What this task involves → Rewrite the lines of every item, replacing "common name" with "vernacular name" and keeping everything else unchanged.

Stored items →
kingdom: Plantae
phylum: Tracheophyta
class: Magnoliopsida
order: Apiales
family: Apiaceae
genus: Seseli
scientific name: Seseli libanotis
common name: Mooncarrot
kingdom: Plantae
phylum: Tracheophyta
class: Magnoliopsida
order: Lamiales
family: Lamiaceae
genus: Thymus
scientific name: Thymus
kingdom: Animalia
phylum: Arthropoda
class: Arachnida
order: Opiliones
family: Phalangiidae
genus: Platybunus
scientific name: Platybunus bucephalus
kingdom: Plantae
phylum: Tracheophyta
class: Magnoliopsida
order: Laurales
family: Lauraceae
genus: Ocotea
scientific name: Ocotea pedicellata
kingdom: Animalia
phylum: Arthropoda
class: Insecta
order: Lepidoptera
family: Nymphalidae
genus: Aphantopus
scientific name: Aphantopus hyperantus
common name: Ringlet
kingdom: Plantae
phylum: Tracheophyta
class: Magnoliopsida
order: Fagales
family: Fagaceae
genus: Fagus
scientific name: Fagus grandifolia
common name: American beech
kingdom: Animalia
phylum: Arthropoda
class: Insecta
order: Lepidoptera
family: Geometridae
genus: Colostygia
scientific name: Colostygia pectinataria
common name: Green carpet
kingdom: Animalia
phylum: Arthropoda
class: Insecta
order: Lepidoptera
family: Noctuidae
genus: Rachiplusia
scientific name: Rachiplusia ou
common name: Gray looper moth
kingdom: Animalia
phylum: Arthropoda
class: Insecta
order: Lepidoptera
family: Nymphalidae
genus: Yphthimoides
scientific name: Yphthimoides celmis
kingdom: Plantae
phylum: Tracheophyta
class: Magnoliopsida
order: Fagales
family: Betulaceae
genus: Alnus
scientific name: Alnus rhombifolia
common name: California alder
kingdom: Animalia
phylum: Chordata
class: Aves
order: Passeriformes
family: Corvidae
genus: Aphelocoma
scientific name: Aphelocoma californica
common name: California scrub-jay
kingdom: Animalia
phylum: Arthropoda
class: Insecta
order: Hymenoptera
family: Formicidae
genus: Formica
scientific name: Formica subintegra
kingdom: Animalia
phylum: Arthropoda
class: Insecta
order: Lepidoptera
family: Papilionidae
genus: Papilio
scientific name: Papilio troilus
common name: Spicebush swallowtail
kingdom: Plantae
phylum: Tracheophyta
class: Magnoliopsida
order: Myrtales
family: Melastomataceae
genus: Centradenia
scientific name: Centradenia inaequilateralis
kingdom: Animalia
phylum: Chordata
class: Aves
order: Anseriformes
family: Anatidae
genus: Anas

Task solution →
kingdom: Plantae
phylum: Tracheophyta
class: Magnoliopsida
order: Apiales
family: Apiaceae
genus: Seseli
scientific name: Seseli libanotis
vernacular name: Mooncarrot
kingdom: Plantae
phylum: Tracheophyta
class: Magnoliopsida
order: Lamiales
family: Lamiaceae
genus: Thymus
scientific name: Thymus
kingdom: Animalia
phylum: Arthropoda
class: Arachnida
order: Opiliones
family: Phalangiidae
genus: Platybunus
scientific name: Platybunus bucephalus
kingdom: Plantae
phylum: Tracheophyta
class: Magnoliopsida
order: Laurales
family: Lauraceae
genus: Ocotea
scientific name: Ocotea pedicellata
kingdom: Animalia
phylum: Arthropoda
class: Insecta
order: Lepidoptera
family: Nymphalidae
genus: Aphantopus
scientific name: Aphantopus hyperantus
vernacular name: Ringlet
kingdom: Plantae
phylum: Tracheophyta
class: Magnoliopsida
order: Fagales
family: Fagaceae
genus: Fagus
scientific name: Fagus grandifolia
vernacular name: American beech
kingdom: Animalia
phylum: Arthropoda
class: Insecta
order: Lepidoptera
family: Geometridae
genus: Colostygia
scientific name: Colostygia pectinataria
vernacular name: Green carpet
kingdom: Animalia
phylum: Arthropoda
class: Insecta
order: Lepidoptera
family: Noctuidae
genus: Rachiplusia
scientific name: Rachiplusia ou
vernacular name: Gray looper moth
kingdom: Animalia
phylum: Arthropoda
class: Insecta
order: Lepidoptera
family: Nymphalidae
genus: Yphthimoides
scientific name: Yphthimoides celmis
kingdom: Plantae
phylum: Tracheophyta
class: Magnoliopsida
order: Fagales
family: Betulaceae
genus: Alnus
scientific name: Alnus rhombifolia
vernacular name: California alder
kingdom: Animalia
phylum: Chordata
class: Aves
order: Passeriformes
family: Corvidae
genus: Aphelocoma
scientific name: Aphelocoma californica
vernacular name: California scrub-jay
kingdom: Animalia
phylum: Arthropoda
class: Insecta
order: Hymenoptera
family: Formicidae
genus: Formica
scientific name: Formica subintegra
kingdom: Animalia
phylum: Arthropoda
class: Insecta
order: Lepidoptera
family: Papilionidae
genus: Papilio
scientific name: Papilio troilus
vernacular name: Spicebush swallowtail
kingdom: Plantae
phylum: Tracheophyta
class: Magnoliopsida
order: Myrtales
family: Melastomataceae
genus: Centradenia
scientific name: Centradenia inaequilateralis
kingdom: Animalia
phylum: Chordata
class: Aves
order: Anseriformes
family: Anatidae
genus: Anas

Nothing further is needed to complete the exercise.